The study is funded through the Office of the Global AIDS Coordinator (OGAC #KE-07-0044). The purpose of this study is two-fold. The first purpose is to see if routine monitoring of the level of HIV virus in the blood (viral load) every six months is superior to monitoring by standard clinical evaluations and or immune status (CD4 count) with intermittent viral load monitoring in adults receiving antiretroviral therapy (ART). The second purpose is to understand the cost implications and possible benefits of routine HIV viral load monitoring.

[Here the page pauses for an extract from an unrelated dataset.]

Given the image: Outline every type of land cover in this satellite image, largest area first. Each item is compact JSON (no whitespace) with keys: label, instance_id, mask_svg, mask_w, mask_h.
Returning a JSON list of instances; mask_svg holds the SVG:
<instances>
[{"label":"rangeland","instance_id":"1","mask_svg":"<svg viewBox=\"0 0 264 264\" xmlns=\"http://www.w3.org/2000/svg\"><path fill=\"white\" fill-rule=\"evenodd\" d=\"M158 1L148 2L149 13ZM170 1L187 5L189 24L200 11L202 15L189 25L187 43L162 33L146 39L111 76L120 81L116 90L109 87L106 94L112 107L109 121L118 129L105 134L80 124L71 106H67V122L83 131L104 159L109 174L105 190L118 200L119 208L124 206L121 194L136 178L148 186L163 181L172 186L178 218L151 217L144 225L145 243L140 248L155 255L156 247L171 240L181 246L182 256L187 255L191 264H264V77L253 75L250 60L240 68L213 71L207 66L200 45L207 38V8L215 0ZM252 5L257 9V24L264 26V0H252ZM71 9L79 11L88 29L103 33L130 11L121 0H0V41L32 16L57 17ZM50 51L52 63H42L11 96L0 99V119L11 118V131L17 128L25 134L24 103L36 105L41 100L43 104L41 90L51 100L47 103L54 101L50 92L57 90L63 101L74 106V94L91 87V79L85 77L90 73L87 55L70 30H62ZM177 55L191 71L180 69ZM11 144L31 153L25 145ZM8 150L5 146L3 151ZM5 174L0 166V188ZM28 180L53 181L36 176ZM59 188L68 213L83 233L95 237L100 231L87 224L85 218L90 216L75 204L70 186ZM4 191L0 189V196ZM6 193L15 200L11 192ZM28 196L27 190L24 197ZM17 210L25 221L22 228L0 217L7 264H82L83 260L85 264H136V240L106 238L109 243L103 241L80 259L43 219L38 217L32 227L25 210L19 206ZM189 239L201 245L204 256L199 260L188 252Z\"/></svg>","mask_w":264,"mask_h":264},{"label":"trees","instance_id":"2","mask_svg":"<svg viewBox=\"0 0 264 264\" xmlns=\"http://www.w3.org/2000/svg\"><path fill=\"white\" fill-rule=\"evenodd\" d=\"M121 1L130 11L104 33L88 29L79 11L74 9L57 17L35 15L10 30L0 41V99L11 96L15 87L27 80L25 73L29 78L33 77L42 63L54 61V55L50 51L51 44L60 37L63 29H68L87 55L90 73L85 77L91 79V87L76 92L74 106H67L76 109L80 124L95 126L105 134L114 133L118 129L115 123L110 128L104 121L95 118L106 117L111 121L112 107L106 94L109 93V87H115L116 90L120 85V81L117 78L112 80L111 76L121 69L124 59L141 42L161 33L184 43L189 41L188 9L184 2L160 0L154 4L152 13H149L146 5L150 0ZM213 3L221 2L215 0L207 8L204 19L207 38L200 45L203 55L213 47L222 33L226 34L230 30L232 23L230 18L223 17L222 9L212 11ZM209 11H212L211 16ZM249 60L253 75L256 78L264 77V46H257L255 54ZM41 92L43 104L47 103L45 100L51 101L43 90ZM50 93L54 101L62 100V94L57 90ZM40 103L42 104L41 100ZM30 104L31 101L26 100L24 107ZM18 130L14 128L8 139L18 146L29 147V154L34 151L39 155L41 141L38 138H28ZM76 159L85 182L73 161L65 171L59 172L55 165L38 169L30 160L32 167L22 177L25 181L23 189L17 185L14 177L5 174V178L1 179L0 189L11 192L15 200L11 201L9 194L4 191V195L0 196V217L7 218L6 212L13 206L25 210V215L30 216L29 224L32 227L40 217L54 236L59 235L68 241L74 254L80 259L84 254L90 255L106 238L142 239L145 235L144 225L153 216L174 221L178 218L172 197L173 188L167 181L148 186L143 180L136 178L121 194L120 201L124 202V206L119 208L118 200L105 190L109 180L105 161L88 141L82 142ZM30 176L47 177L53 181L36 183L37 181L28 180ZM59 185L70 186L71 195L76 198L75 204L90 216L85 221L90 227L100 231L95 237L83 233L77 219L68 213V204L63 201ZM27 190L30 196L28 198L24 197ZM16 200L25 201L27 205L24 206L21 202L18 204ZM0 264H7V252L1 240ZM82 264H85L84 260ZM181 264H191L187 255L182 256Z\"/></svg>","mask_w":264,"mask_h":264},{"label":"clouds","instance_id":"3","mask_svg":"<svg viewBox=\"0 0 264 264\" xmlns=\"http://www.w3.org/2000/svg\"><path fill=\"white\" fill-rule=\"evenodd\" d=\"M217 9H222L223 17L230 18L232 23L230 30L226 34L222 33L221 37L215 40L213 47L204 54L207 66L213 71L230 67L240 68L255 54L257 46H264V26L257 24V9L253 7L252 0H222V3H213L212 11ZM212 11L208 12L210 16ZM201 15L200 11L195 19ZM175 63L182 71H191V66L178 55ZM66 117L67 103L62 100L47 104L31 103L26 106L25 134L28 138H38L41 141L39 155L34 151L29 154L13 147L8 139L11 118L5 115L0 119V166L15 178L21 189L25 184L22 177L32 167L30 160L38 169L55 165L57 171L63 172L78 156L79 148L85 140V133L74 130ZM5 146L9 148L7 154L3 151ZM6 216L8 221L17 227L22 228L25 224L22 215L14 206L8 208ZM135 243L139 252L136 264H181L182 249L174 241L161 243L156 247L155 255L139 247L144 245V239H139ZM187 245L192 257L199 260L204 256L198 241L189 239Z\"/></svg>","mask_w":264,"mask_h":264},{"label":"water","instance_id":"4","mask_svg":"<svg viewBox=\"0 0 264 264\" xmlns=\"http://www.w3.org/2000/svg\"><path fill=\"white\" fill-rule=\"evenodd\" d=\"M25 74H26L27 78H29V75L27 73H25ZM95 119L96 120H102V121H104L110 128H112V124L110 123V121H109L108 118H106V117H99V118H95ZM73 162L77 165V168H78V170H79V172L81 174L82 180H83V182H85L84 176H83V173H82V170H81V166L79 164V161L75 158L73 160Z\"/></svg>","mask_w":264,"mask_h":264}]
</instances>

The Kenya Ministry of Health (MoH) guidelines for antiretroviral therapy (ART) and manual for ART providers recommend targeted viral load monitoring in ART management. While only limited use of viral load monitoring exist due to limitations in technical and financial resources, the feasibility and cost-effectiveness of viral load monitoring has not been prospectively studied in ART roll-out at the clinic level. "Clinic-based ART Diagnostic Evaluation" (CLADE) is an unblinded, randomized (1:1), prospective, observational, cohort public health evaluation (PHE) aimed at evaluating the superiority and cost-effectiveness of two recommended Ministry of Health ART diagnostic evaluation approaches at the clinic level in adult treatment naive patients beginning Ministry of Health approved first-line ART: "routine care", the most common approach to ART roll-out where clinical (World Health Organization) staging and immunological (CD4) monitoring are the primary baseline and follow-up evaluations and targeted viral load monitoring; and "viral load care", where routine viral loads are included with clinical and immunological evaluations. In this study we plan to enroll 820 adult participants starting ART, 410 people will be enrolled in each of the public health evaluation arms. Arm A/ "routine care" will receive MoH standard of care monitoring consisting of baseline CD4 and WHO staging every 6 months, or as clinically indicated, with CD4 and WHO staging criteria guiding care and treatment in addition to routine clinical evaluations. In addition, MoH criteria for targeted viral load monitoring will be used. Arm B/ "viral load guided care" will receive MoH standard of care as in Arm A but also have routine viral load monitoring at baseline and every 6 months, or as clinically indicated, to guide care and treatment. Each arm will receive Kenya Ministry of Health first-line ART. Participants meeting MoH criteria for treatment failure will being second-line ART.
Study Type
INTERVENTIONAL
Allocation
RANDOMIZED
Purpose
HEALTH_SERVICES_RESEARCH
Masking
NONE
Enrollment
820
Kenya Medical Research Institute/ Walter Reed Project HIV Program
Kericho, Kenya
Viral failure
1. The study primary endpoint is viral failure at the 18 month follow-up visit as defined by VL\>1000 copies/mL by the viral load platform approved by the Kenya Medical Research Institute/ Walter Reed Project Clinical Research Center laboratory under the College of American Pathologist and related external quality assurance programs. 2. Relative cost-effectiveness of routine viral load monitoring in addition to CD4 count and clinical monitoring compared to CD4 and clinical alone in clinic-based ART management
Time frame: 18 months on follow-up
Viral failures
1. Combined clinical outcome as defined by 2 new World Health Organization stage III events or 1 new World Health Organization stage IV event. 2. Death (as confirmed by medical records or death certificate). 3. Hospitalization (for any illness). 4. Opportunistic infections (onset after study entry). 5. Adherence (routinely captured by clinics). 6. Lost of follow-up (defined as missing 2 consecutive appointments and/or inability to have final study visit). 7. HIV genotype resistance in all treatment failures and all viral failures at the final study visit. 8. Feasibility of rolling out viral load monitoring in rural district-level ART clinics (based upon knowledge, attitudes, and performance indicators.) 9. Cost of viral load monitoring (in addition to CD4 count and clinical care monitoring as actual costs collected during 18 months of follow-up on ART). 10. Adherence to GCP (as a research study is incorporated in to ART clinics and based upon GCP indicators).